======== Task material
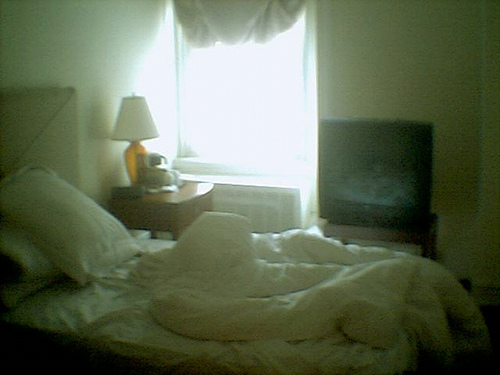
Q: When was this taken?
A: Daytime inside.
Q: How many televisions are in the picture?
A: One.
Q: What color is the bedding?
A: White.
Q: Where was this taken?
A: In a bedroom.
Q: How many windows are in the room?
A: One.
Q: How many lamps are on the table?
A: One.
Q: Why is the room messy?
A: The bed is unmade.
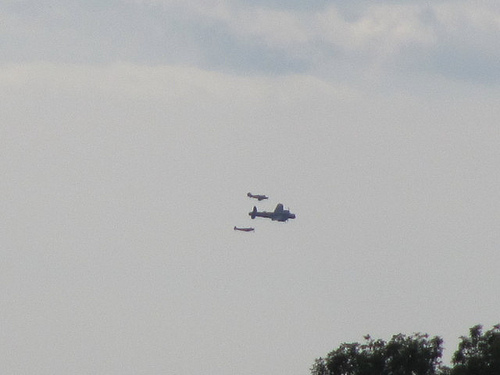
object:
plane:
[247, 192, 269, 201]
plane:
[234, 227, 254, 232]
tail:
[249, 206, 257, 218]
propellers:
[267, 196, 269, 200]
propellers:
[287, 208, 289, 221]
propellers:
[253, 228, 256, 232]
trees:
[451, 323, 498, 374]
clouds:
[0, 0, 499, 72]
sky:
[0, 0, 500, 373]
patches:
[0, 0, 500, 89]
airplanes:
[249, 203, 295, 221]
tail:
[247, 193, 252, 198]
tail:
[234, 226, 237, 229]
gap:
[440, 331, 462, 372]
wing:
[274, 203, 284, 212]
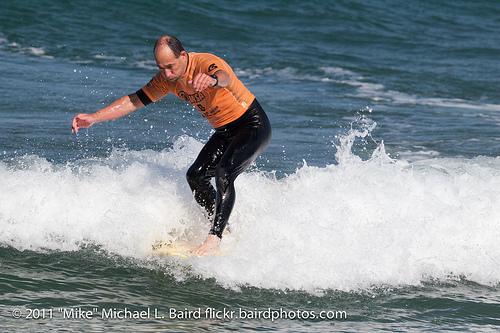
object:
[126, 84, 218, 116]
================
======== Task material
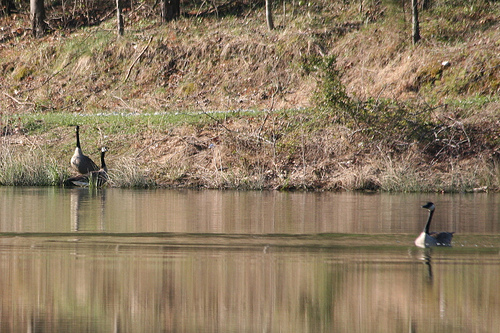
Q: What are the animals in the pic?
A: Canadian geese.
================
======== Task material
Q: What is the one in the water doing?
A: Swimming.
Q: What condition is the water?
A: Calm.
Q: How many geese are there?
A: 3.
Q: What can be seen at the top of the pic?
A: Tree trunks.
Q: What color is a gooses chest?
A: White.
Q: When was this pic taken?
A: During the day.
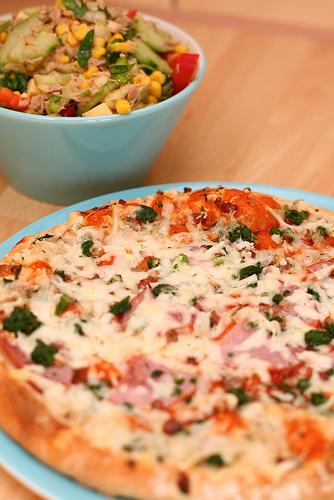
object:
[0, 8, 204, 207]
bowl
================
• _Work to be completed_
Please copy the records above word for word, from the line with "Q: How many windows are in the room?" to the line with "[274, 203, 284, 212]", both included. Leave out the pictures.

• _Solution to the exercise_
Q: How many windows are in the room?
A: One.
Q: How many lamps are on the table?
A: One.
Q: Why is the room messy?
A: The bed is unmade.
object:
plane:
[247, 192, 269, 201]
plane:
[234, 227, 254, 232]
tail:
[249, 206, 257, 218]
propellers:
[267, 196, 269, 200]
propellers:
[287, 208, 289, 221]
propellers:
[253, 228, 256, 232]
trees:
[451, 323, 498, 374]
clouds:
[0, 0, 499, 72]
sky:
[0, 0, 500, 373]
patches:
[0, 0, 500, 89]
airplanes:
[249, 203, 295, 221]
tail:
[247, 193, 252, 198]
tail:
[234, 226, 237, 229]
gap:
[440, 331, 462, 372]
wing:
[274, 203, 284, 212]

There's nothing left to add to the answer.